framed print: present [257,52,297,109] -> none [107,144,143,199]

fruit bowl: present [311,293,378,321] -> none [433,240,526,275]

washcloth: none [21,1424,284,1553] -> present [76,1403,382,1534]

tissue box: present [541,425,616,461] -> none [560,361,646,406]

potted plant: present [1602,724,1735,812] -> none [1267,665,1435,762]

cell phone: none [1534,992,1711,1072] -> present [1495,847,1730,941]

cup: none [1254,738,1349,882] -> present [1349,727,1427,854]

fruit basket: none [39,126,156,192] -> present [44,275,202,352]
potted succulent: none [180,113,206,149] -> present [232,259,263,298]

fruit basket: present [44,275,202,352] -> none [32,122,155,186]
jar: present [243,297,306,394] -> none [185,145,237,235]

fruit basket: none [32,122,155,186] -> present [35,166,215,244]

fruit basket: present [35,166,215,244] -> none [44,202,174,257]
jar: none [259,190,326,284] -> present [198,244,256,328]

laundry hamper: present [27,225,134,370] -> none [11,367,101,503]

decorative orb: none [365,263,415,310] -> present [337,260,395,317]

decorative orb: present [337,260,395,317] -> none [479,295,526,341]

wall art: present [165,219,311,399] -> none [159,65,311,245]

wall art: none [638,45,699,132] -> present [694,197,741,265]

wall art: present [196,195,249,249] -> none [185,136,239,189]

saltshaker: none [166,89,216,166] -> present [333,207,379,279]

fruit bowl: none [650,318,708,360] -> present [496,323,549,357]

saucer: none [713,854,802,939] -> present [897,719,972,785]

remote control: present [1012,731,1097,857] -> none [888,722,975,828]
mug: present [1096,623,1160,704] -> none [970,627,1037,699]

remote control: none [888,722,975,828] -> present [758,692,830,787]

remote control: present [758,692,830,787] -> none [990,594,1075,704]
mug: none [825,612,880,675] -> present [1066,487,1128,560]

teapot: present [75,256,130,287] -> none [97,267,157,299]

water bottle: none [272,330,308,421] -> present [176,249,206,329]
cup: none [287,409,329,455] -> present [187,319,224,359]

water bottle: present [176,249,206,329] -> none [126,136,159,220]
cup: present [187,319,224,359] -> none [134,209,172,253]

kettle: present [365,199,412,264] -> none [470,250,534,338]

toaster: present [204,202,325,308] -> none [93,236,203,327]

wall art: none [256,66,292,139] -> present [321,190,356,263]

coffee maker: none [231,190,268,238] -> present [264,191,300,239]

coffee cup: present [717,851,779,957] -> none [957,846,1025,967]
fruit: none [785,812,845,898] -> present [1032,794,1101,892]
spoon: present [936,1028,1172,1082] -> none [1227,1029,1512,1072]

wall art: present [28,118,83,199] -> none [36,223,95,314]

* * * * *

PROBLEM: When you reach the line that contains "wall art: none [638,45,699,132]" in the material above, please copy it and every line after it exactly, stopping only at the last line.

RESPONSE TO THE EXERCISE:
wall art: none [638,45,699,132] -> present [694,197,741,265]

wall art: present [196,195,249,249] -> none [185,136,239,189]

saltshaker: none [166,89,216,166] -> present [333,207,379,279]

fruit bowl: none [650,318,708,360] -> present [496,323,549,357]

saucer: none [713,854,802,939] -> present [897,719,972,785]

remote control: present [1012,731,1097,857] -> none [888,722,975,828]
mug: present [1096,623,1160,704] -> none [970,627,1037,699]

remote control: none [888,722,975,828] -> present [758,692,830,787]

remote control: present [758,692,830,787] -> none [990,594,1075,704]
mug: none [825,612,880,675] -> present [1066,487,1128,560]

teapot: present [75,256,130,287] -> none [97,267,157,299]

water bottle: none [272,330,308,421] -> present [176,249,206,329]
cup: none [287,409,329,455] -> present [187,319,224,359]

water bottle: present [176,249,206,329] -> none [126,136,159,220]
cup: present [187,319,224,359] -> none [134,209,172,253]

kettle: present [365,199,412,264] -> none [470,250,534,338]

toaster: present [204,202,325,308] -> none [93,236,203,327]

wall art: none [256,66,292,139] -> present [321,190,356,263]

coffee maker: none [231,190,268,238] -> present [264,191,300,239]

coffee cup: present [717,851,779,957] -> none [957,846,1025,967]
fruit: none [785,812,845,898] -> present [1032,794,1101,892]
spoon: present [936,1028,1172,1082] -> none [1227,1029,1512,1072]

wall art: present [28,118,83,199] -> none [36,223,95,314]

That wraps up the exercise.